LIMA, Peru — The ruined city known as the “cradle of gold” was once a mountaintop refuge of Incan royalty, with elegant halls and plazas much like those of fabled Machu Picchu just 30 miles away. Yet only a handful of tourists visit each day, those willing to make a two-day hike to reach its majestic solitude.

That is about to change: The national government has approved what will be Peru’s first aerial tramway. Bridging the deep canyon of the Apurimac River, it will make Choquequirao reachable in just 15 minutes from the nearest highway.

The 3-mile long cable car is designed to whiz 400 people an hour in each direction a half mile above the river. The president of the Apurimac state government, Elias Segovia, anticipates the $45 million tramway will bring about 3,000 tourists a day after it opens in late 2015.

“This is going to generate tourist services. It will generate great investment” in hotels, restaurants and other amenities, he says.

The idea is to shift some of the tourist burden from Machu Picchu, where authorities have a limit of 2,500 daily visitors and where reservations are now required for people who wish to hike the famed Inca Trail to the ruins.

Currently, most visitors to Choquequirao must fly to Cuzco, the former Inca imperial capital, and then drive four hours on mountain roads prone to landslides and flooding. Then it’s another 12 to 16 hours on foot.

It’s little wonder Choquequirao (CHO-kay-keer-ow) gets only about five visitors a day.

“When we went there it was the two of us and the two rangers,” said Jeff Widman, a 27-year-old Internet entrepreneur from Menlo Park, California, who trekked there with his wife, and continued on to Machu Picchu.

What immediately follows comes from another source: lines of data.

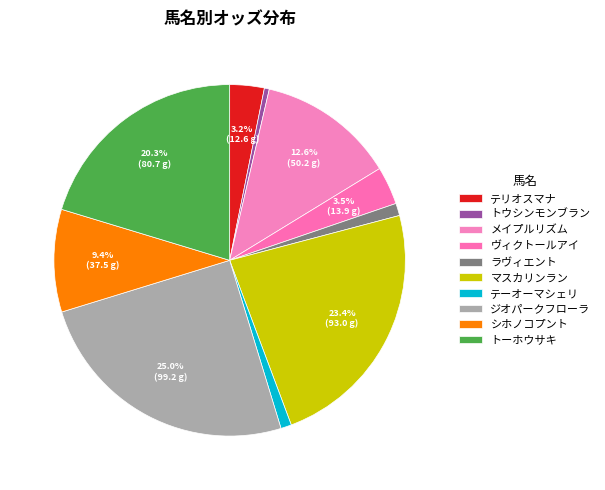

Which slice is the largest?

ジオパークフローラ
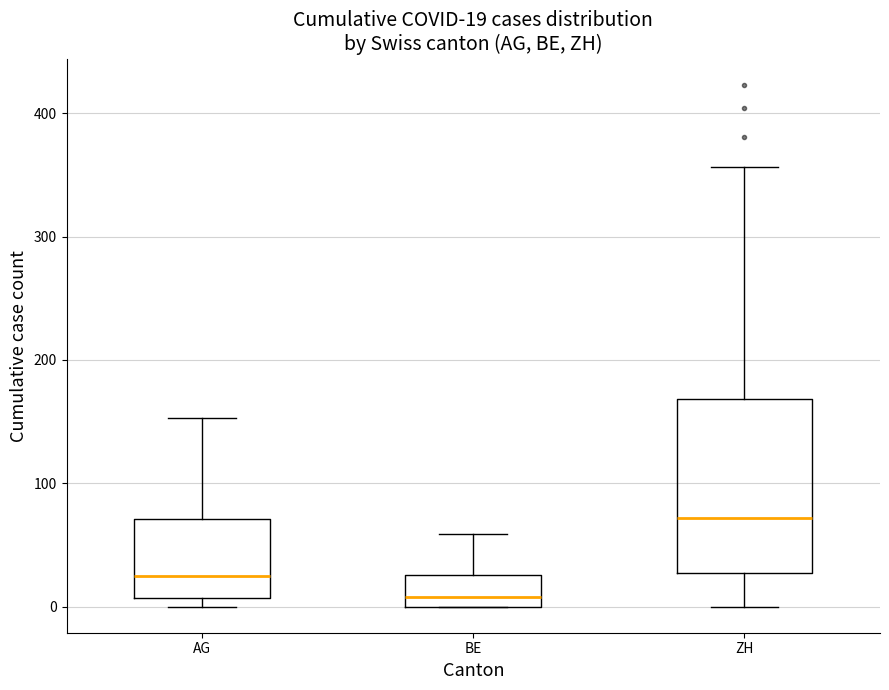

Which box has the highest median line?

ZH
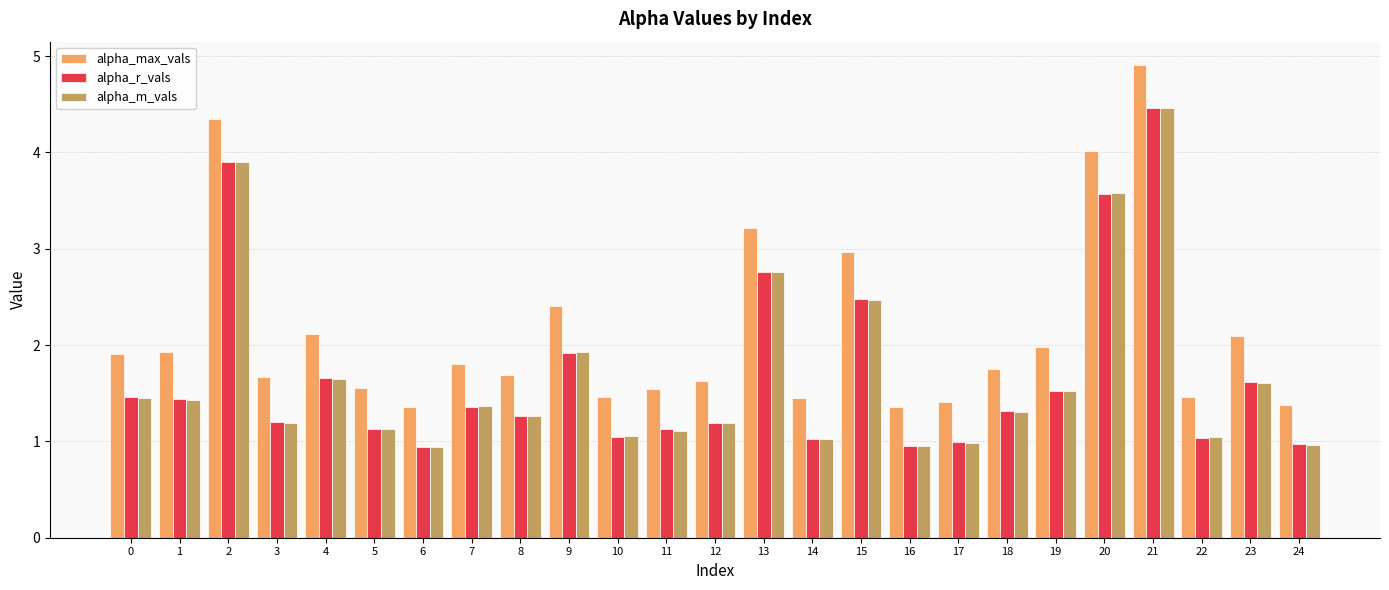

What is the value of the alpha_m_vals bar at the 4th from the left?

1.2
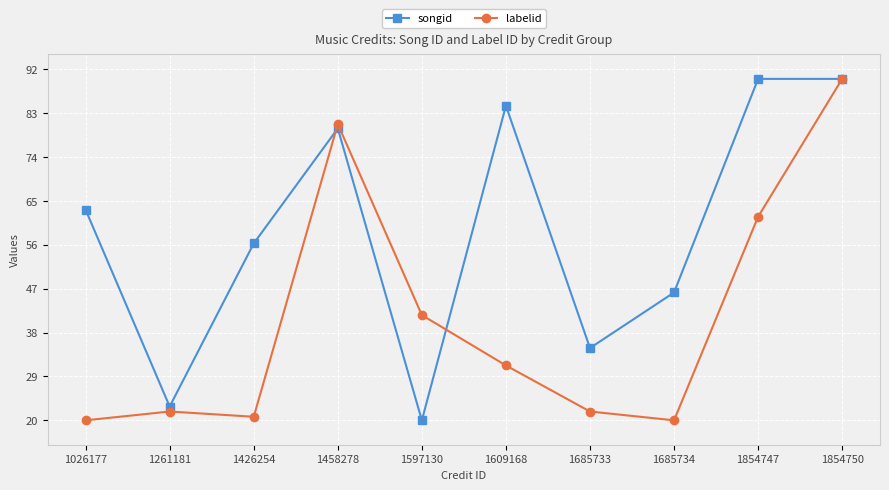

Between 1458278 and 1685734, which series saw the biggest shift?

labelid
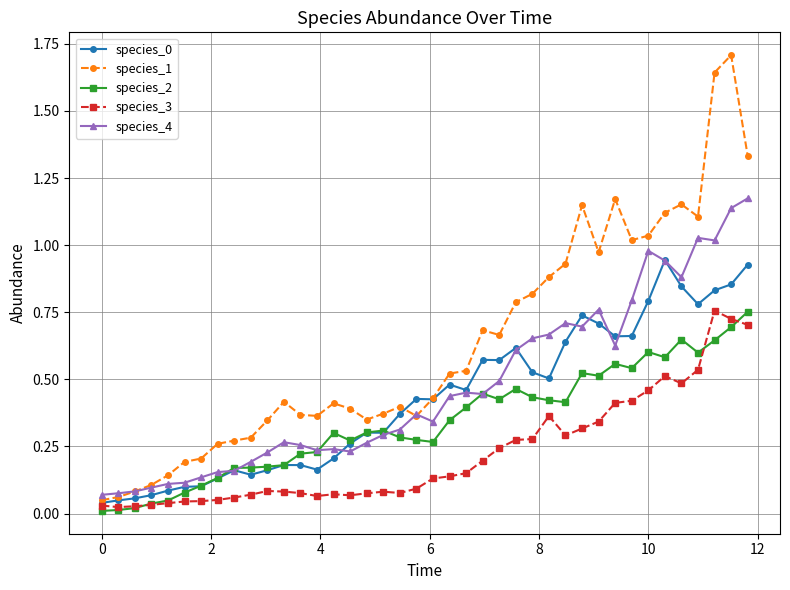

Which series has the largest range (max minus min)?

species_1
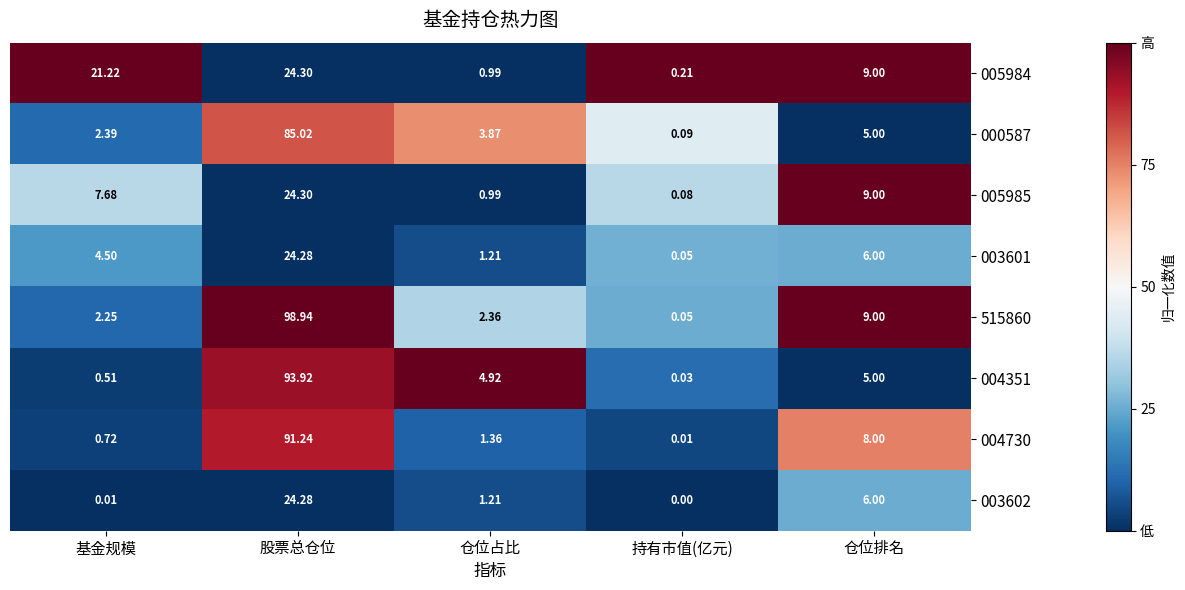

Which series has the largest range (max minus min)?

515860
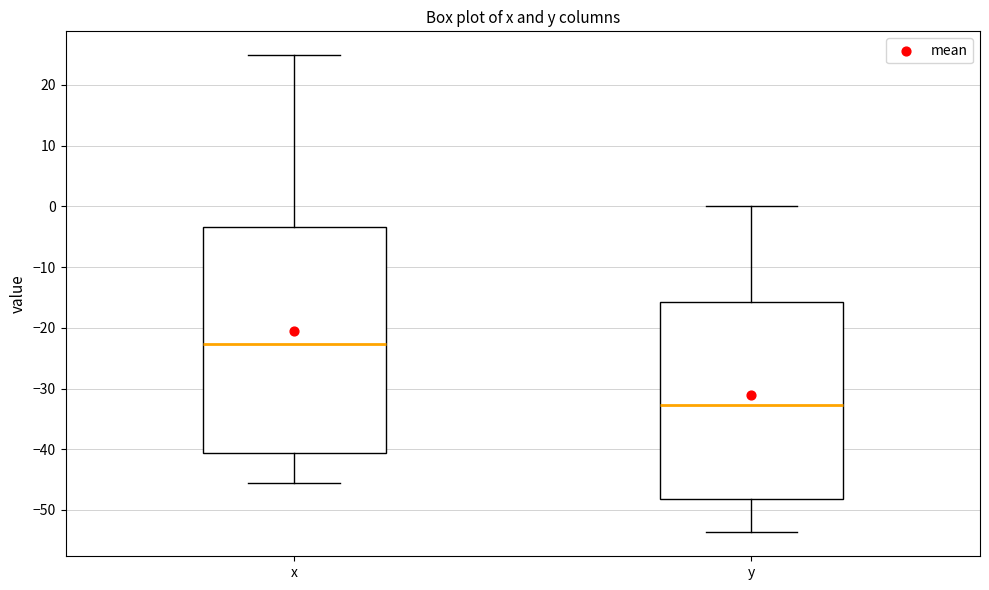

Reading left to right, transcribe this box plot: for each box, give where its median line is, the range the box spans, and where its two whiskers end, as read against the y-axis. The values are not printed on the chart, so give them approximately, as read against the axis.

x: median -23, box -41 to -3, whiskers -45 to 25
y: median -33, box -48 to -16, whiskers -54 to 0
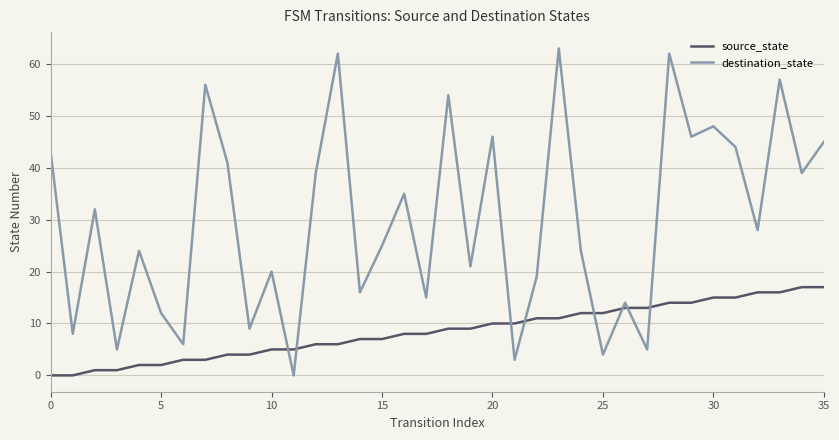

What is the maximum value shown in the chart?

63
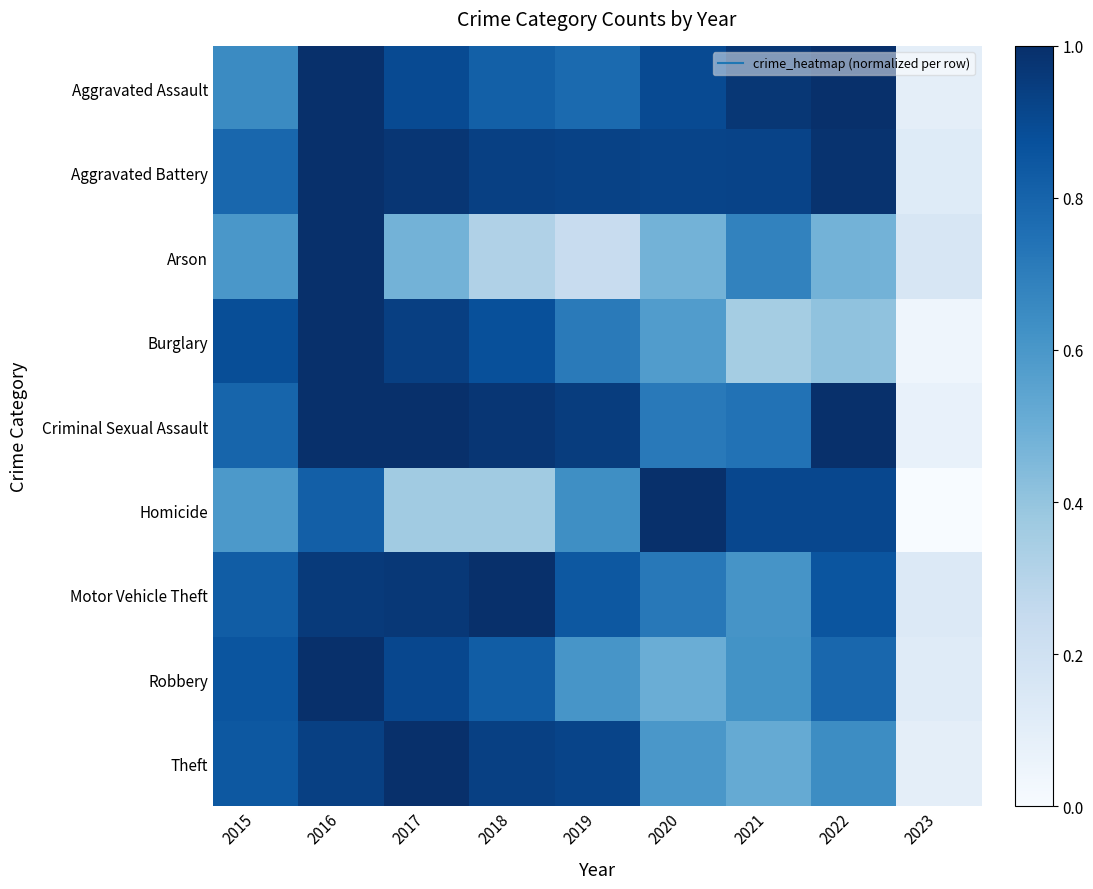

How many categories are shown in the chart?

9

Choquequirao, which means “cradle of gold” in Quechua, is believed to be the last refuge of Incan rulers who fled Cuzco after its leader Manco Inca was defeated by Spanish conquistadors. It is draped over the fold of a lesser mountain in the shadow of Salcantay peak, surrounded at 9,950 feet by steep precipices. Its buildings and irrigation canals meticulously hewed into rock are as well-preserved as those of Machu Picchu, its “top-of-the-world” views equally spectacular.

Only about 30 percent of Choquequirao has been cleared for tourism. The rest, for now, remains covered in vegetation.

David Ugarte, regional director of culture in Cuzco, predicts the tramway will open up to broader tourism not just Choquequirao but also other archaeological sites in the region. It is the first of 24 that President Ollanta Humala envisions building in each of Peru’s states to boost tourism.

Not everyone is happy about it.

Arturo Almiron, of the travel agency Tours a Cuzco, believes it will put off a certain kind of tourist who wants to be thrown back spiritually to the epoch when the city was the Inca capital, to watch condors soar in the quiet stillness of untrammeled hills.

“Cuzco’s very character is in the preservation of its historical center and archaeological sites,” he said. “If we build a tramway, that preservation is altered. A touch of modernity is added that isn’t very attractive. Authenticity is lost.”

Mandy Kalitsis of Toronto, operations manager for the Cuzco-based Apus-Peru tour company, acknowledged the site “will lose some of its charm.”

“But as long as the government manages (the tramway) properly, I think it can bring some good into the area,” said Kalitsis, whose company organizes treks to Choquequirao.

Peru’s Housing Ministry and Apurimac’s regional government are about to begin taking bids for construction. Companies from Switzerland and Andorra have already expressed interest.